Recently, researchers at Google introduced a neural network called LEarnable Audio Frontend (LEAF) that can be initialized to approximate mel filterbanks. It is an alternative method for crafting learnable spectrograms for audio understanding tasks. It can then be trained jointly with any audio classifier to adapt to the given task while only adding few parameters to the entire model.
In recent years, the field of developing ML models for audio understanding has seen tremendous progress. The domain has leveraged the ability to learn parameters from data and progressively shifted from composite, handcrafted systems to present deep neural classifiers used for speech recognition, understanding music, or classifying animal vocalizations such as bird calls.
Typically, neural networks for audio classification are rarely trained from raw audio waveforms and thus depend on pre-processed data in mel filterbanks form. Handcrafted mel-scaled spectrograms have been designed to replicate some aspects of the human auditory response.
Modeling Mel filterbanks for ML tasks is limited by the inherent biases of fixed features. Although matching human perception provides good inductive biases for some application domains (such as speech recognition and music understanding), these biases may be detrimental to fields for which imitating the human ear is not essential. Therefore, it is crucial for mel filterbanks to be tailored to the task of interest, requiring expert domain knowledge.

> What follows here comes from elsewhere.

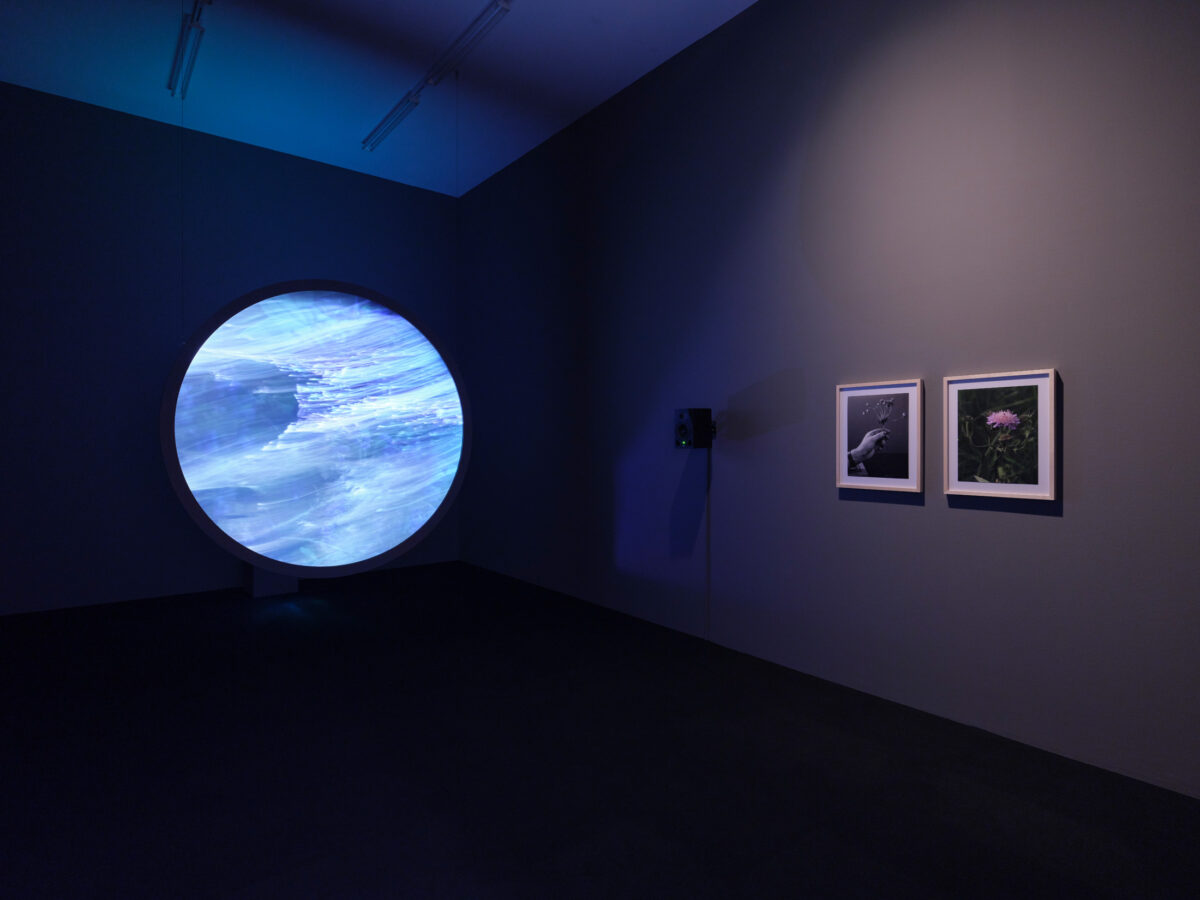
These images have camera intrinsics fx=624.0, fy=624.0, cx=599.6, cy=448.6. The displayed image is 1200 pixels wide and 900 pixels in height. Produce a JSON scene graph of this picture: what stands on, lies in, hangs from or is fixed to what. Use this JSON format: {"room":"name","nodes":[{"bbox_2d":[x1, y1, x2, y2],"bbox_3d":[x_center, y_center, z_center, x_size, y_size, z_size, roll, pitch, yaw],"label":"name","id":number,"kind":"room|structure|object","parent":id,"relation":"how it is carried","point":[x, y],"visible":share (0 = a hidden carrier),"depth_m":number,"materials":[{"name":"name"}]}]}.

Traditionally, while creating a Mel filterbank, one needs to first capture the sound’s time-variability by windowing (cutting the signal into short segments with a fixed duration). The next step is filtering. It is done by passing the windowed segments through a bank of fixed frequency filters (that replicate the human logarithmic sensitivity to pitch). Mel filterbanks give extra attention to the low-frequency sound range as humans are more sensitive to low-frequency variations than high frequencies. Lastly, the audio signal is compressed to mimic the ear’s logarithmic sensitivity to loudness.
A Parameter-Efficient Alternative to Fixed Features
LEAF loosely follows the traditional approach to generate Mel filterbank. However, it replaces each of the fixed operations (i.e., the filtering layer, windowing layer, and compression function) with a learned counterpart. LEAF’s output is a time-frequency representation (a spectrogram) similar to mel filterbanks but entirely learnable. Therefore, LEAF learns the scale that is best suited to the task of interest. Models that have been trained using Mel filterbanks as input features can also be trained on LEAF spectrograms. LEAF can be initialized randomly and also to approximate mel filterbanks, which are a better starting point. It can be trained using any classifier to accustom to the task.
Replacing fixed features involving no learning parameter with a trainable system can significantly increase the number of parameters to optimize. To avoid this problem, LEAF uses Gabor convolution layers that have only two parameters per filter, unlike standard convolution layers that have more than 400 parameters. This way, the LEAF model only accounts for 0.01% of the total parameters even when paired with a small classifier.
The team applied LEAF to diverse audio classification tasks. They observed that the proposed method outperforms both Mel filterbanks and previous learnable frontends, such as Time-Domain Filterbanks and Wavegram.
While Mel filterbanks achieve an average accuracy of 73.9%, LEAF attained an average accuracy of 76.9% across the different tasks. Additionally, it is also possible to train LEAF in a multi-task setting so that one LEAF parametrization can work well across all the tasks. LEAF combined with a sizeable audio classifier achieved SOTA performance on the challenging AudioSet benchmark, with a 2.74 d-prime score.
The researchers believe that the scope of audio understanding tasks keeps growing, and adapting mel filterbanks to every new task would require a notable amount of hand-tuning and experimentation. Instead, the new method LEAF provides a drop-in replacement for these fixed features with minimal task-specific adjustments. The team hopes that LEAF will be helpful in the development of models for new audio understanding tasks.